**Excerpt:**
Fwd: Quantum Loop Gravity Be For Whitey

Tim May timcmay at got.net
Fri Jan 2 10:18:55 PST 2004


Second of the items lne.com never sent to the list (that I have seen, 
9-10 hours later).

Begin forwarded message:

> From: Tim May <timcmay at got.net>
> Date: January 2, 2004 1:02:20 AM PST
> To: cypherpunks at lne.com
> Subject: Re: Quantum Loop Gravity Be For Whitey
>
>
> On Jan 2, 2004, at 12:03 AM, Tim May wrote:
>
>> So Kennedy's liberals scratched their heads and came up with a new 
>> plan. "Relief" would be converted to a series of state and national 
>> programs, no longer handled locally. And the bad connotations of 
>> "relief" would be changed by the new and positive name "entitlement."
>>
>> Money handed out to various folks would be their "entitlement," 
>> something they were _owed_. Other related names would be "social 
>> services" and, of course, liberal mention of "children" and 
>> "nutrition." Ergo programs like WIC ("Women, Infants, and Children"). 
>> Ergo, "Head Start."
>
> And I should have elaborated on the family system effects of the new 
> welfare system:  since the "entitlements" were not given to families 
> with husbands in the household, this made marriage a bad idea for 
> those wanting to get welfare.
>
> A young girl could go from the bottom of the pecking order in her 
> household to the top in her own apartment, with an income from welfare 
> that increased with each baby she had. So we had the spectacle of 
> 14-year-old girls being given their own apartments by Big Brother, 
> paid for with taxes taken from working suckers.

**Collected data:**

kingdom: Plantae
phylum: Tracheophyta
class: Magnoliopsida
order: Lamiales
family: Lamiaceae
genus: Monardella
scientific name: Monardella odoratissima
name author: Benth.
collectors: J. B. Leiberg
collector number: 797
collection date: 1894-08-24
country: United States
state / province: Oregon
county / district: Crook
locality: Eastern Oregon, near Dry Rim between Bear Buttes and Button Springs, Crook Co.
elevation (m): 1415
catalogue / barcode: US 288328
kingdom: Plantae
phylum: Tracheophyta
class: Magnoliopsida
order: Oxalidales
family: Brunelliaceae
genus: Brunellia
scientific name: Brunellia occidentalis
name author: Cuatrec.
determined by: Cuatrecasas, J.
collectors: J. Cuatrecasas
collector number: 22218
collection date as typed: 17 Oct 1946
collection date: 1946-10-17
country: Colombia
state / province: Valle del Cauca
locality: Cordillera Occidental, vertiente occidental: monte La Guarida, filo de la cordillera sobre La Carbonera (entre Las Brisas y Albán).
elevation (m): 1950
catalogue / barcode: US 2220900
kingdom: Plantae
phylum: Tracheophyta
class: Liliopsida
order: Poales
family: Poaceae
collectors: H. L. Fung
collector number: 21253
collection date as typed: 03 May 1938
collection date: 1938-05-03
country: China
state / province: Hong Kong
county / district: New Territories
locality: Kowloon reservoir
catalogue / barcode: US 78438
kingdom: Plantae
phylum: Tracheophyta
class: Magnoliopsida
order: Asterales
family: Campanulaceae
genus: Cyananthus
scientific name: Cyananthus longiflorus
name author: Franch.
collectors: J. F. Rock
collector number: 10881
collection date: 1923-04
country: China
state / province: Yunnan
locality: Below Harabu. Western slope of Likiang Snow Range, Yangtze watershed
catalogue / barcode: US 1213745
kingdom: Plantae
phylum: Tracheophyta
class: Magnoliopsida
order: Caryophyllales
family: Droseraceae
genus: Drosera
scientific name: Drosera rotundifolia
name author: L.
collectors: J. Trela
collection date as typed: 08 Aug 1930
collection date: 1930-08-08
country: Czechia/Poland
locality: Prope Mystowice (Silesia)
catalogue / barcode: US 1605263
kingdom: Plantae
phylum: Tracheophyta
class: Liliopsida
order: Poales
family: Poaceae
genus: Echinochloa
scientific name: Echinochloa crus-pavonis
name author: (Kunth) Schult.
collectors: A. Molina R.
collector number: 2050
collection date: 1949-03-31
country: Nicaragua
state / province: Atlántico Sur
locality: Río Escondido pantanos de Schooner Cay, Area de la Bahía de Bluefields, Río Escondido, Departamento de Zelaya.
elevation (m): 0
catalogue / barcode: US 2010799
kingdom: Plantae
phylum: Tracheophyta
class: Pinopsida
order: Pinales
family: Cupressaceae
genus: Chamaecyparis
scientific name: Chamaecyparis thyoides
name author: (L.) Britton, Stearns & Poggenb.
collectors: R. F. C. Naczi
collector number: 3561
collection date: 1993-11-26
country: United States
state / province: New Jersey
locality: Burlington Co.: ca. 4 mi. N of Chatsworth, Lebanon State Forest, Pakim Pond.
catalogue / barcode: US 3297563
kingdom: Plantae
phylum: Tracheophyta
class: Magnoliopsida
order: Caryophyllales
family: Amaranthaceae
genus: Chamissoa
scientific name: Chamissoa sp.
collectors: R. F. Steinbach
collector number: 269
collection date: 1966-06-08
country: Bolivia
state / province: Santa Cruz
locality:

**Task item:**
Write the next part of the forwarded mailing-list message about the welfare system, picking up after its last sentence. These entries are separate material and are not part of the forwarded mailing-list message.

**Expected output:**
>
> The effects of this are so corrosive as to practically be 
> unexplainable to normal people: households solely dependent on 
> handouts from government, fathers completely absent (except in sneak 
> visits), a disrespect for those who work, the boys in the household 
> anxious to hang out on the streets below rather than be with Momma, 
> the crime that comes from this kind of hanging out, self-loathing (it 
> seems likely) that leads to lashing out at "whitey," and a 
> perpetuating cycle as the young girls seek to get their own "cribs" so 
> the process can repeat and expand.
>
> This is why so many black families today are into their third or even 
> fourth generation of welfare life.
>
> By the way, part of the reason Kennedy wanted to "remove the stigma of 
> relief" was because the decade of the 1950s had been especially bad 
> for the urban poor. Many blacks had moved from farms in the south to 
> cities like Washington, New York, Cincinnati, Oakland, Chicago, etc. 
> Partly they had moved to work in factories during the war, partly 
> because automation on the farms had displaced manual laborers, partly 
> because they heard of the success of other blacks who had moved north.
>
> But they were moving into the cities just as the whites were leaving. 
> (And the whites were not leaving because the blacks were coming 
> in...rather, the new jobs were increasingly in the suburbs, and as 
> highways and freeways and ring roads were built around cities, and as 
> cars became plentiful, and as families grew, many of the city-born 
> whites were moving into the massive new subdivisions being built out 
> in the suburbs.)
>
> So the blacks got to the inner cities with mostly only manual labor 
> skills, just as such jobs were vanishing under automation and through 
> a shift to the suburbs.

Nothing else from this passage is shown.